SUPPLIED INFORMATION Start Marker

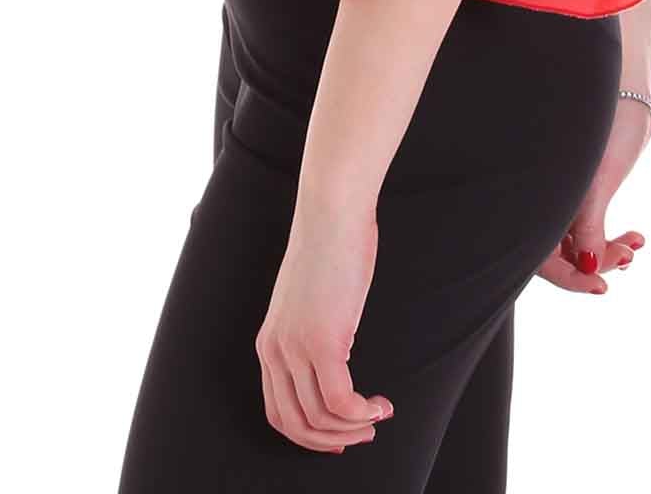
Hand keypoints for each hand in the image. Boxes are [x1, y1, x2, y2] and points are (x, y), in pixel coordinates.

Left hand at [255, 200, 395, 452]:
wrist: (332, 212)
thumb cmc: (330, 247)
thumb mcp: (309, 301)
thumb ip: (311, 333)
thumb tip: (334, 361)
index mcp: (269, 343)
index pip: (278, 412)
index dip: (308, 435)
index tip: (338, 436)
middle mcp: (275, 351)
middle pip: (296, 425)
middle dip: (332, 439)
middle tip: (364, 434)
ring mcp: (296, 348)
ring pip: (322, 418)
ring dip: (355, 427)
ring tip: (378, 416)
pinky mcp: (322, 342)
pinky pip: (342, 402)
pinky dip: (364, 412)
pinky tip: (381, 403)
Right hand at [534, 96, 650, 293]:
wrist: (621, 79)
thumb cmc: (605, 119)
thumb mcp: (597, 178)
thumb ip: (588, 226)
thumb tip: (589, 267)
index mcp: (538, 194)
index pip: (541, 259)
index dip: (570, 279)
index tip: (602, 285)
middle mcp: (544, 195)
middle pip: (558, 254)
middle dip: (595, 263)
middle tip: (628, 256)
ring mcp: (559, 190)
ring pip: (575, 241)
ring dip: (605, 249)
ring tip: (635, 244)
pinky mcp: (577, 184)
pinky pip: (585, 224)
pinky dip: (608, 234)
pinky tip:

SUPPLIED INFORMATION End Marker
SUPPLIED INFORMATION Start Marker

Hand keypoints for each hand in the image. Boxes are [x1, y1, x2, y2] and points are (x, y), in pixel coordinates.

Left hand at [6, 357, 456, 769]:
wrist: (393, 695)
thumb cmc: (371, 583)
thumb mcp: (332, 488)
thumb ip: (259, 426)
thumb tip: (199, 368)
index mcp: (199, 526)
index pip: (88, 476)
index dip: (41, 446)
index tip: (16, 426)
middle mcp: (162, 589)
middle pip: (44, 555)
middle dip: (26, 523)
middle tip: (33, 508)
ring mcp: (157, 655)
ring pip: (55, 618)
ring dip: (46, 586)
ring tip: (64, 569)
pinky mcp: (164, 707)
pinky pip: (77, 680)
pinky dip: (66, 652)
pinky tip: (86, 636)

SUPPLIED INFORMATION End Marker

** TASK DETAILS **
Taking the entries above, write out exactly each line from the one holding "middle pip: (44, 555)" to the one holding "pinky tip: (86, 636)", both included, and stop there.

** SOLUTION **
middle pip: (44, 555)
middle dip: (26, 523)
middle tip: (33, 508)
ring mcp: (157, 655)
ring pip: (55, 618)
ring dip: (46, 586)
ring tip: (64, 569)
pinky mcp: (164, 707)
pinky pip: (77, 680)
pinky dip: (66, 652)
pinky tip: (86, 636)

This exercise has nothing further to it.